Com poucas exceções, a filosofia acabou se tornando uma atividade profissionalizante baseada em dedicar uma vida inteira a autorizar-se diante do poder acadêmico em um ou dois autores europeus (ou norte-americanos) e seus comentaristas. ‘Vampirismo e regurgitação’ é a denominação que o filósofo colombiano Damián Pachón Soto (2013, p. 88) dá a esta prática. Uma atividade onanista que é cultivada entre comunidades aburguesadas de autoelogios que se publicam e comemoram periodicamente suas peculiaridades em algum evento nacional ou com sorte, internacional. Filosofia cinzenta, imitativa e descartável. Esse tipo de filosofia especializada, baseada em várias formas de colonialismo intelectual (Fals Borda, 2015, 1987) e colonialidade epistêmica (Quijano, 2000, 1992), fechou-se ao diálogo com os conhecimentos e práticas dos tricontinentais-excluídos (África, Ásia, América/Abya Yala), com as Epistemologias do Sul (De Sousa Santos 2011, 2010), parou de caminhar com os povos e comunidades.

O que nos resta então? Apenas dizer adeus…, mas dizer adeus a essa forma naturalizada e hegemônica da filosofia e de filosofar. O que dizer então aos velhos mestres? Talvez nada. Eles cumpriram sua tarefa no meio de um paradigma dominante – ou episteme –, a maioria com uma mistura de inconsciência e honestidade. Não se poderia esperar agora deles a ‘revolução filosófica’ que eles não fizeram, que nós não fizemos, em décadas. Mas aos jovens em formação tenho uma observação: a filosofia deve e pode ser algo diferente, se a autoextinção não nos ganhar a corrida, tudo está sempre a ser re-pensado, re-inventado, daqui, com os pés na terra, sem ter vergonha de quem somos, acompanhando os povos em resistência, recuperando nossa potencialidade ancestral indígena e afro-latina sempre em tensão com a herança europeia.

 

Bibliografia

De Sousa Santos, Boaventura (2011) «Epistemologías del Sur», en: Utopía y Praxis Latinoamericana.
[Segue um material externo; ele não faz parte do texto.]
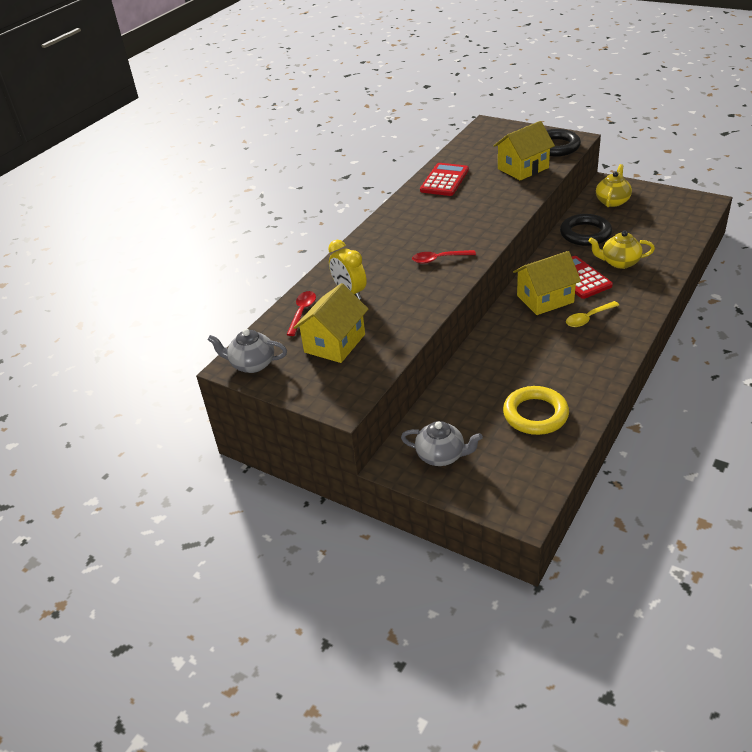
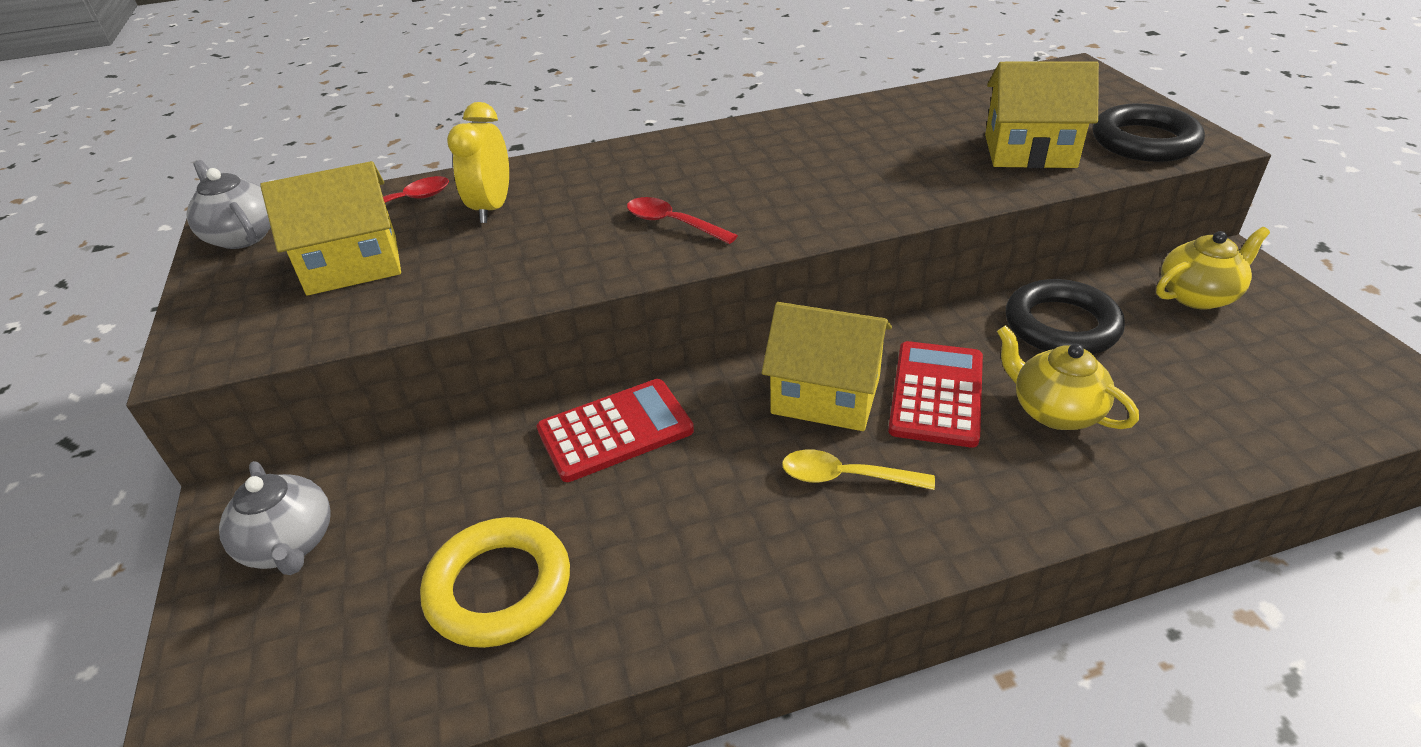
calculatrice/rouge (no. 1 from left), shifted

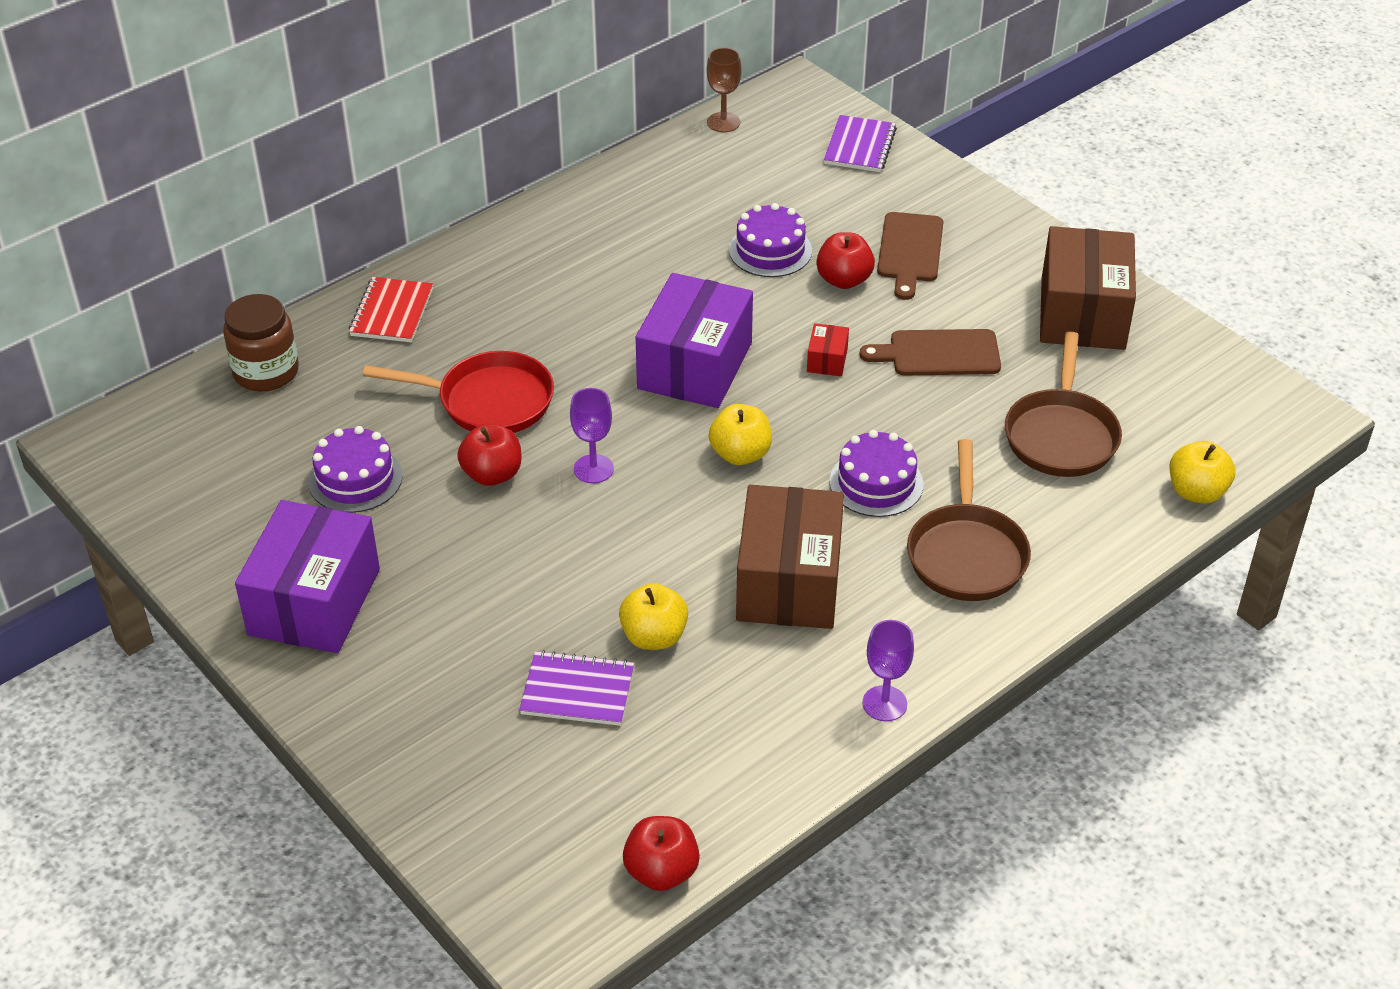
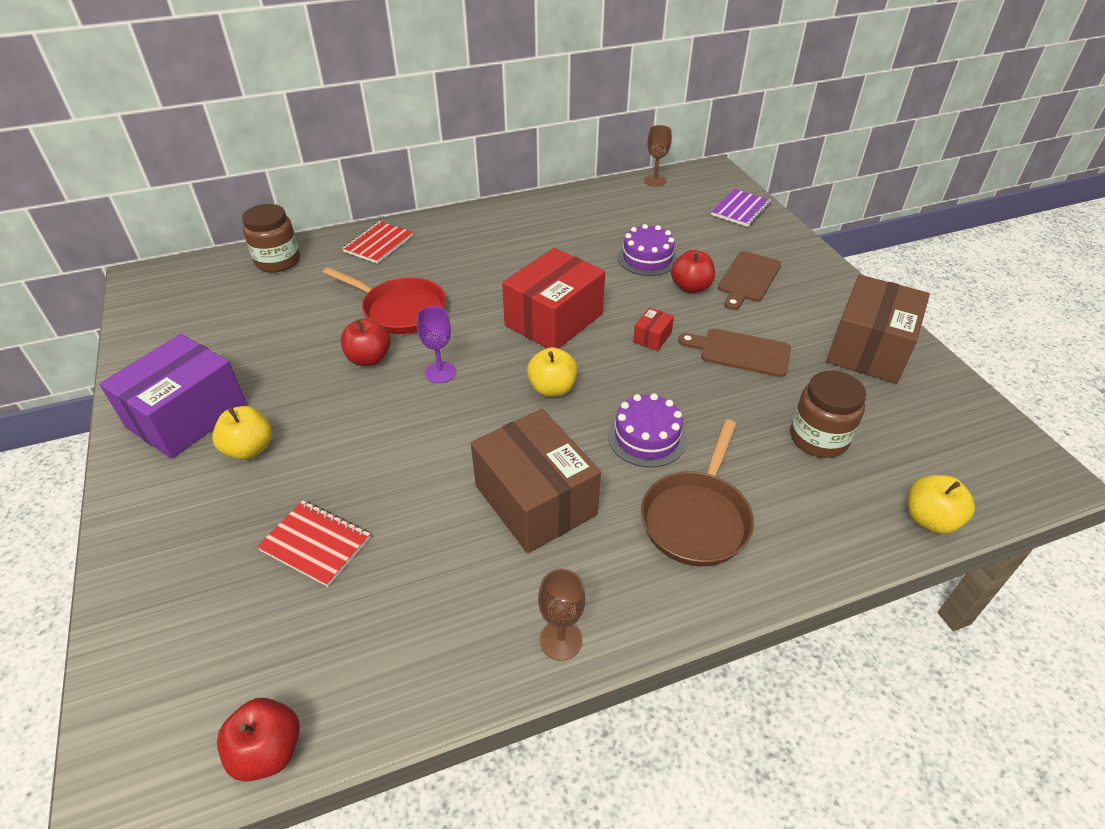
gâteau/violet (no. 1 from left) => nothing
carnet/violet (no. 1 from left) => carnet/rouge (no. 1 from left)
pomme/jaune (no. 1 from left), shifted
boîte/violet (no. 2 from left) => boîte/rouge (no. 1 from left)
boîte/marron (no. 1 from left), 60 degrees counterclockwise
verre à pied/violet (no. 2 from left) => verre à pied/marron (no. 1 from left)
poêle/marron (no. 2 from left) => bocal/marron (no. 2 from left)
Año 16. Nº 54 (Julio-Septiembre, 2011), pp. 17-39.

De Sousa Santos, Boaventura (2010) Descolonizar el saber reinventar el poder. Ediciones Trilce, Montevideo, Uruguay.

Fals Borda, Orlando (2015) Una sociología sentipensante para América Latina. Antología y presentación, Víctor Manuel Moncayo. Buenos Aires : CLACSO, 2015.

Fals Borda, Orlando (1987) Ciencia propia y colonialismo intelectual. Bogotá: Carlos Valencia Editores.

Pachón Soto, Damián (2013) Preludios filosóficos a otro mundo posible,  Bogotá: Ediciones Desde abajo.

Quijano, Anibal (2000) «Colonialidad del Poder, Eurocentrismo y América Latina», en: Colonialidad

Del Saber y Eurocentrismo (Edgardo Lander, editor) UNESCO-CLACSO.

Quijano, Anibal (1992) «Colonialidad y modernidad/racionalidad», en: Revista Perú Indígena, Vol. 13, no. 29, Lima, pp. 11-20.